Yılmaz: Nerede? Gündemde böyle birşey yoktu.
Bahçeli: Ben de duymadım.
Ecevit: (yanındakilere): Canım Aznar yalan
söyleyecek değil ya.. (Ahizeye döner): Nerede yapılmıştı
efendim, bu toplantı?
Aznar: İnternet yoluyla yaptık efendim.
Biliyorsunuz teknik çok ilerledi. Bazı toplantılarımızı
artık böyle yapıyoruz. Hiç fark etmiyor. Sanki aynı
odada başbaşa imişiz gibi.. Böylece yolculuk
zahmetinden de kurtuluyor, zamandan tasarruf ediyoruz. Tabi
hakırlara karşı gerekli sıkı güvenlik
önlemlerini de alarak…
Ecevit: Evet, bunun mümkün olduğunu
duymuştum, Sayın Aznar.. Bizde de bazı denemeler
yapılıyor.. Demek toplantınızı böyle
yaptınız.. Çok sevindim, Sayın Aznar, çok!

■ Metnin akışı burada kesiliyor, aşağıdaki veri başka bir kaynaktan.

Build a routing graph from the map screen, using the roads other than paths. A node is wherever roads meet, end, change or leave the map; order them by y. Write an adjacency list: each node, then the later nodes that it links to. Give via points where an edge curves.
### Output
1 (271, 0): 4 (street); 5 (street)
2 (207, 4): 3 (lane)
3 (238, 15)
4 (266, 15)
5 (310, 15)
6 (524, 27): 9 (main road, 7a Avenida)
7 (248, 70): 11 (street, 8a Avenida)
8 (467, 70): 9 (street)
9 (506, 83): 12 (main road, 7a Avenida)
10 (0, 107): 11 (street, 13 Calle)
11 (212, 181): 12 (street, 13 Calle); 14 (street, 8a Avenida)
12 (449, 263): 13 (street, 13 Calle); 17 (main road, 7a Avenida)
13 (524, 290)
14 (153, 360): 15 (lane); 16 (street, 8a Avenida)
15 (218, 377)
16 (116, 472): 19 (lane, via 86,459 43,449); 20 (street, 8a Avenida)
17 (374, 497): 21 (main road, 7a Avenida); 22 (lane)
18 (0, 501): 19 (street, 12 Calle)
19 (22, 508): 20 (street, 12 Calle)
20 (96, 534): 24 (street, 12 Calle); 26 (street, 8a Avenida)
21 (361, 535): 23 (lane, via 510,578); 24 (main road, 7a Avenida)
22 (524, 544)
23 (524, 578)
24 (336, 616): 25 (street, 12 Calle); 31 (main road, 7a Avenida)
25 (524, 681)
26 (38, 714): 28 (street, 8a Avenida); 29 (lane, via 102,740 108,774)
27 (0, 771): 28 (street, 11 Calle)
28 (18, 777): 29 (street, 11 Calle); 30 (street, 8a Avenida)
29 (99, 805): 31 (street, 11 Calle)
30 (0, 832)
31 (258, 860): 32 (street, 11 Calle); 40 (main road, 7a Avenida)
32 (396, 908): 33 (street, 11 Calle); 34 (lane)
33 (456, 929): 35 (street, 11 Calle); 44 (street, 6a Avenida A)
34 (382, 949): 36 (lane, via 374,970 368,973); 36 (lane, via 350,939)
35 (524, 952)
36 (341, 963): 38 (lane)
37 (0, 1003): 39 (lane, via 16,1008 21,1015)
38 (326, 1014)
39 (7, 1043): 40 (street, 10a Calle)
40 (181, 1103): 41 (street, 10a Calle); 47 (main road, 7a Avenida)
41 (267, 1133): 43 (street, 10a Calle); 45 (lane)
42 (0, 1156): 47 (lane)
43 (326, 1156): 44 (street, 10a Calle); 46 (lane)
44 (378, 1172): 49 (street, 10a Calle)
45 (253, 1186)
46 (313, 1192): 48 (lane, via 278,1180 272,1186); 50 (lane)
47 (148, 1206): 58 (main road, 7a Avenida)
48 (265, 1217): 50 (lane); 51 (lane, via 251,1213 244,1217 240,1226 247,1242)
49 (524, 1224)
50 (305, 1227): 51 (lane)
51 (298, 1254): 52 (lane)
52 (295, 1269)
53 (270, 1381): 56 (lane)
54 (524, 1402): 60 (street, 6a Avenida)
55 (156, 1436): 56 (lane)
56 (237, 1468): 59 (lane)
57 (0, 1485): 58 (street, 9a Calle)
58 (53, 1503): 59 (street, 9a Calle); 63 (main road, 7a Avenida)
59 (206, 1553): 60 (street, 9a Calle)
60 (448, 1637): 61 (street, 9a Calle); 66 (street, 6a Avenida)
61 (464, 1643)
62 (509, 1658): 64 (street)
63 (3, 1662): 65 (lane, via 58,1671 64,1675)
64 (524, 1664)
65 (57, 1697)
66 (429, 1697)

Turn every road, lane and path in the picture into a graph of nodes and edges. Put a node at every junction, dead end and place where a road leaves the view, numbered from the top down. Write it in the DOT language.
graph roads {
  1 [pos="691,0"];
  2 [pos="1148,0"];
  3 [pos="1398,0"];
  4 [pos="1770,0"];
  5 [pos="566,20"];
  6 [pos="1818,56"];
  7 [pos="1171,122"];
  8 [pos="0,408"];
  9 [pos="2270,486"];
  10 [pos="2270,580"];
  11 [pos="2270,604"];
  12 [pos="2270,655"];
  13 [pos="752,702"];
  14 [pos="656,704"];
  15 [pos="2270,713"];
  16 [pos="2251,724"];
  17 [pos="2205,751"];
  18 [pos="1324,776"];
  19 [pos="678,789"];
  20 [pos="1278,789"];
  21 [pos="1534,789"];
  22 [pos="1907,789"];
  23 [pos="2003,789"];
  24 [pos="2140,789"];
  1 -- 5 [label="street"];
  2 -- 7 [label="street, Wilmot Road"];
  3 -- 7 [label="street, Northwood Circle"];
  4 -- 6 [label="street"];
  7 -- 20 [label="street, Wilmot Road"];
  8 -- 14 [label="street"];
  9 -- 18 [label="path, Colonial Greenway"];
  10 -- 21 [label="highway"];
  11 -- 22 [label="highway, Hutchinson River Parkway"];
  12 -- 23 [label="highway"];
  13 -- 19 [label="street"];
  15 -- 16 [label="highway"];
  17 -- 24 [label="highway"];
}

Bu gerçekten büyük bir müjde. (Yanındakilere):
Hemen bir basın toplantısı yapalım. (Ahizeye
döner): Peki, sayın Aznavur, yani şimdi her şey
tamam mı? Yeni veya ek koşullar yok değil mi?
Hani o daha önceki…
Aznar: Hayır efendim, hayır! Herşeyi
konuştuk. Türkiye ev ödevlerini bir tamam yapmıştır,
dedik. Aslında Türkiye, son attığı adımlardan
sonra, genişleme halkası içine ilk alınması
gereken ülkelerden biridir. Bu sonuca vardık.
Ecevit: Aman tanrım! İnanamıyorum.
(Ayağa fırlar, ahize elinden düşer). Bahçeli
ile Yılmaz da ayağa fırlarlar. Üçü birbirlerine
sarılır, birbirlerini kutlarlar.
Ecevit: Başardık! Türkiye’nin önemi sonunda
anlaşıldı..
Bahçeli: Direndik ve kazandık! Onurlu
bir giriş olacak.. Hemen Genelkurmay Başkanını
arayıp müjdeyi vermeliyiz.
Yılmaz: Bu Türkiye’nin çağ atlamasıdır.
Paralar da artık gelecek demektir…
Ecevit: Bu koalisyon hükümetimizin tarihi başarısıdır,
arkadaşlar!. Hemen bir basın toplantısı
yapalım.
Yılmaz: Bomba gibi bir haber olur..
Aznar: (ses kesilince meraklanır). Alo, Aloo!
Noluyor orda? Hatta mısınız Sayın başbakan!
Sağlığınız iyi mi?.
Ecevit: Bay Aznar’ı unuttuk, ayıp oldu doğrusu!
(Ahizeyi alır.) Burdayım, Sayın Başbakan.
Sağlığım da çok iyi. Hoşgörün, verdiğiniz
müjdeyi arkadaşlarla kutladık.
Aznar: Böyle bir haberi verdiğim için mutluyum.
Ben İspanya Başbakanı Cemali…Yani Camilos…
Camilos Aznar olarak bu sonuca ulaşmak için tüm enerjimi
ve etkimi kullandım, Sayın Ecevit. Bazıları
mırın kırın ettiler, ama, sonunda onlar
da evet dediler..
Ecevit: Tahmin ediyorum, sayın Camilos Aznar..
Destek vereceğinizi söylemiştiniz. Bu dostluğunuzu
unutmayacağız.
Aznar: Tabi bu asıl olarak sizin çabalarınızın
ürünü, Sayın Ecevit. Siz ev ödevlerinizi bu kadar hızlı
yapmasaydınız, sonucu bu kadar erken alamazdık.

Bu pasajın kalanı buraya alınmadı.